A big reason many brainstorms fail to deliver actionable results is that they are simple too vague. Most brainstorm briefs are a form of magical thinking: go into that room together and don’t come out until you have something amazing.
That approach apparently worked for Mick Jagger and Keith Richards when they needed to start writing their own songs. It mostly doesn’t work in companies for a host of reasons.
If you know anything about market research, you’ll know that the answers only matter if you’ve asked the right questions. Otherwise, it’s just data, noise. The same is true of brainstorms. If you don’t ask the right questions, the answers mostly don’t matter, which is why they are mostly a waste of everyone’s time.
To focus your brainstorm better, steal a page from Mel Rhodes’ book… and use the 4Ps framework of creativity to better brief your brainstorm.

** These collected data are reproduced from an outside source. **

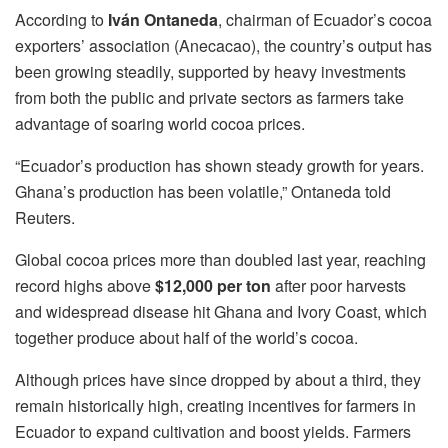
According to
Iván Ontaneda
, chairman of Ecuador’s cocoa
exporters’ association (Anecacao), the country’s output has
been growing steadily, supported by heavy investments
from both the public and private sectors as farmers take
advantage of soaring world cocoa prices.
“Ecuador’s production has shown steady growth for years.
Ghana’s production has been volatile,” Ontaneda told
Reuters.
Global cocoa prices more than doubled last year, reaching
record highs above
$12,000 per ton
after poor harvests
and widespread disease hit Ghana and Ivory Coast, which
together produce about half of the world’s cocoa.
Although prices have since dropped by about a third, they
remain historically high, creating incentives for farmers in
Ecuador to expand cultivation and boost yields. Farmers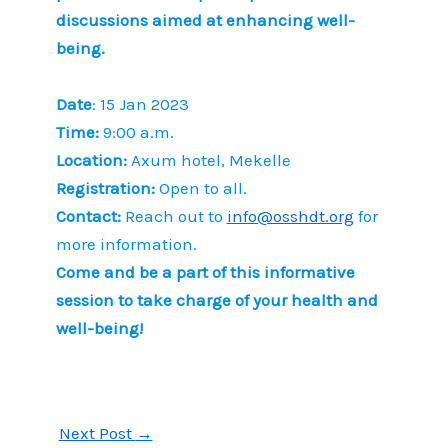
discussions aimed at enhancing well-
being.
Date
: 15 Jan 2023
Time:
9:00 a.m.
Location:
Axum hotel, Mekelle
Registration:
Open to all.
Contact:
Reach out to
info@osshdt.org
for
more information.
Come and be a part of this informative
session to take charge of your health and
well-being!
Next Post
→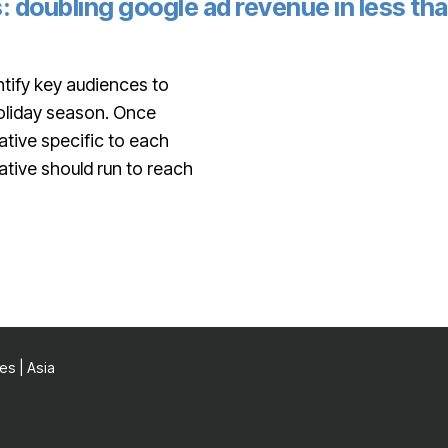
: doubling google ad revenue in less th
tify key audiences to
holiday season. Once
tive specific to each
ative should run to reach
es | Asia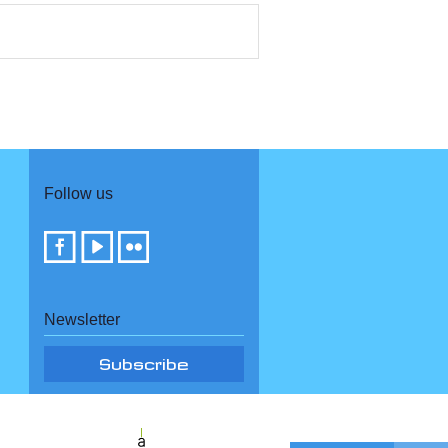
Follow us
Newsletter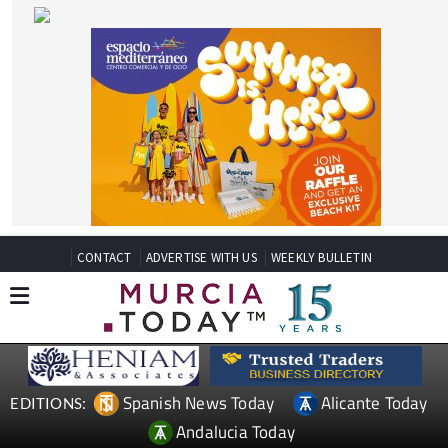
CONTACT
ADVERTISE WITH US
WEEKLY BULLETIN
Spanish News Today
Alicante Today
EDITIONS:
Andalucia Today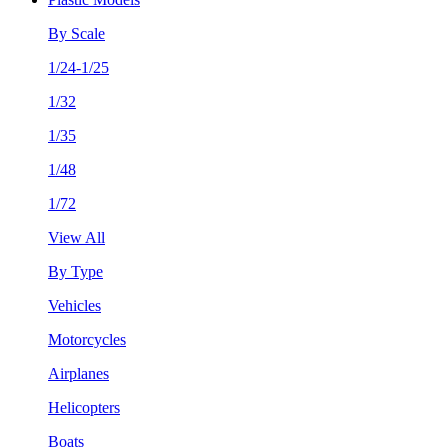
By Scale
1/24-1/25
1/32
1/35
1/48
1/72
View All
By Type
Vehicles
Motorcycles
Airplanes
Helicopters
Boats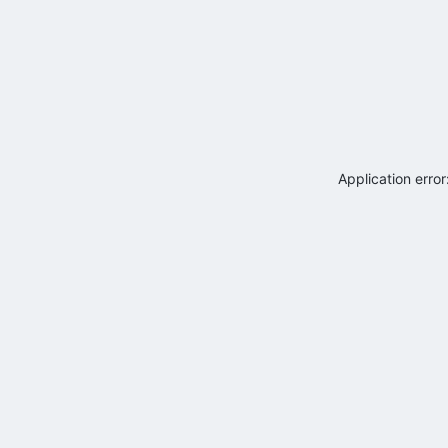
Application erro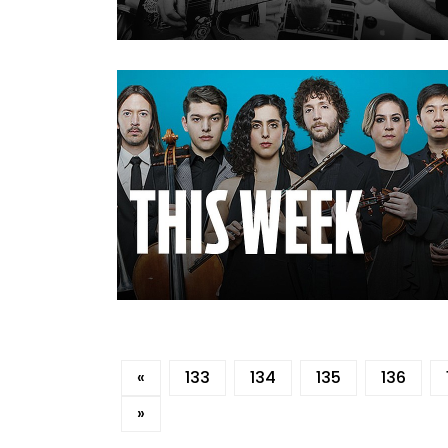
«
133
134
135
136
»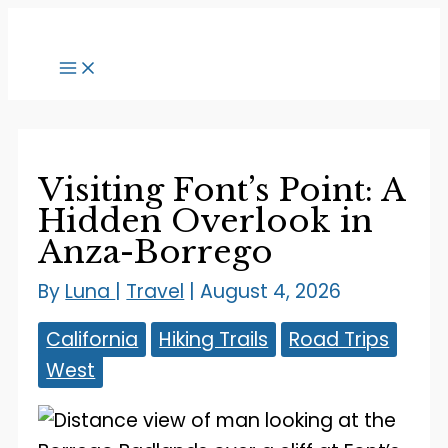
Skip
to
content
Visiting Font’s Point: A
Hidden Overlook in
Anza-Borrego
By
Luna
|
Travel
|
August 4, 2026
California
Hiking Trails
Road Trips
West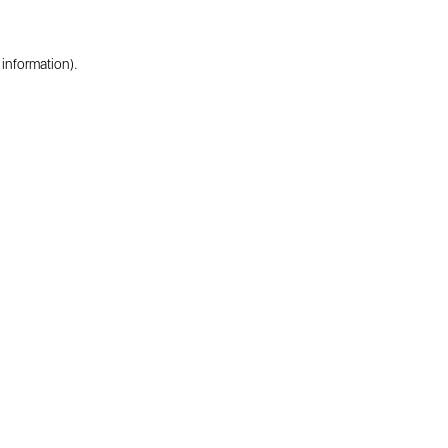
 information).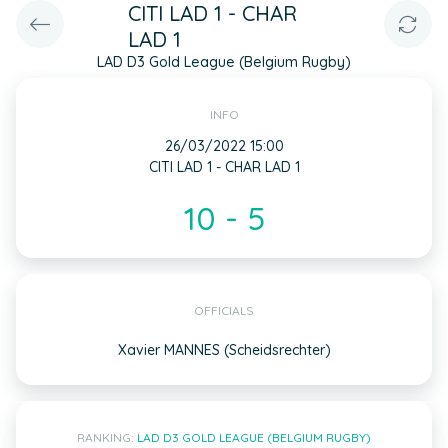
CITI LAD 1 - CHAR
LAD 1
LAD D3 Gold League (Belgium Rugby)
INFO
26/03/2022 15:00
CITI LAD 1 - CHAR LAD 1
10 - 5
OFFICIALS
Xavier MANNES (Scheidsrechter)
RANKING:
LAD D3 GOLD LEAGUE (BELGIUM RUGBY)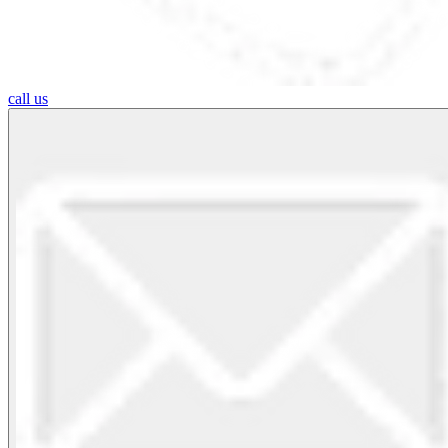
call us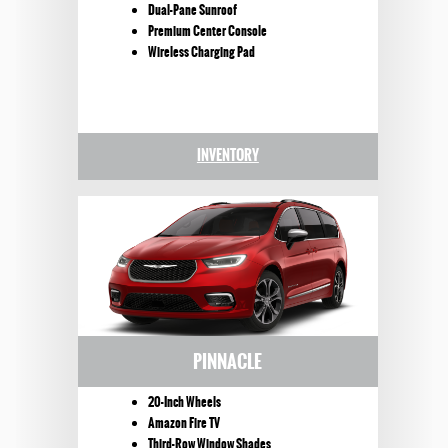
Dual-Pane Sunroof
Premium Center Console
Wireless Charging Pad
INVENTORY
PINNACLE
20-Inch Wheels
Amazon Fire TV
Third-Row Window Shades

To really get your brainstorm doing something useful, ask yourself, do we need ideas for:
- The Product
Now we know we’re looking at an artefact that needs improving in and of itself: what it is, how it delivers that, how it is made etc.
- The Process
The product is fine. But we could certainly do with more efficient, more robust, cheaper and better ways to make it, so let’s look at all the processes of making, delivering and selling the product, can we find some good ideas here?
- The People
Maybe we need to upskill our people, employ a larger diversity of people or simply get more people in. What ideas can we think up that will help our business by innovating around our people?
- The Press
Yeah, this is the environment in which your people use the processes to make your product. Is your workplace conducive to happy, productive employees? Is it safe, inspiring and generally a nice place to come to? Also, does it facilitate the level and quality of work you require? How can we tweak the environment to deliver more of the good stuff and less of the bad stuff.
The beauty of the 4Ps framework is its flexibility and depth. You can work your way through each P is turn or focus on one. Or, by looking at your business through the lens of the 4Ps, find the gaps where innovation and growth can take place.
It is a perspective shifter. Most great new ideas come from outsiders because they have a different perspective to the experts. By shifting your focus, the 4Ps allows you to also change your perspective on ANY problem that you are desperately brainstorming a solution for …
So don’t just ask the team to brainstorm. Ask them, which P does our problem fall into?
What does that mean we need to change or fix to resolve this problem?
You will find the session delivers actionable results because it is better focused.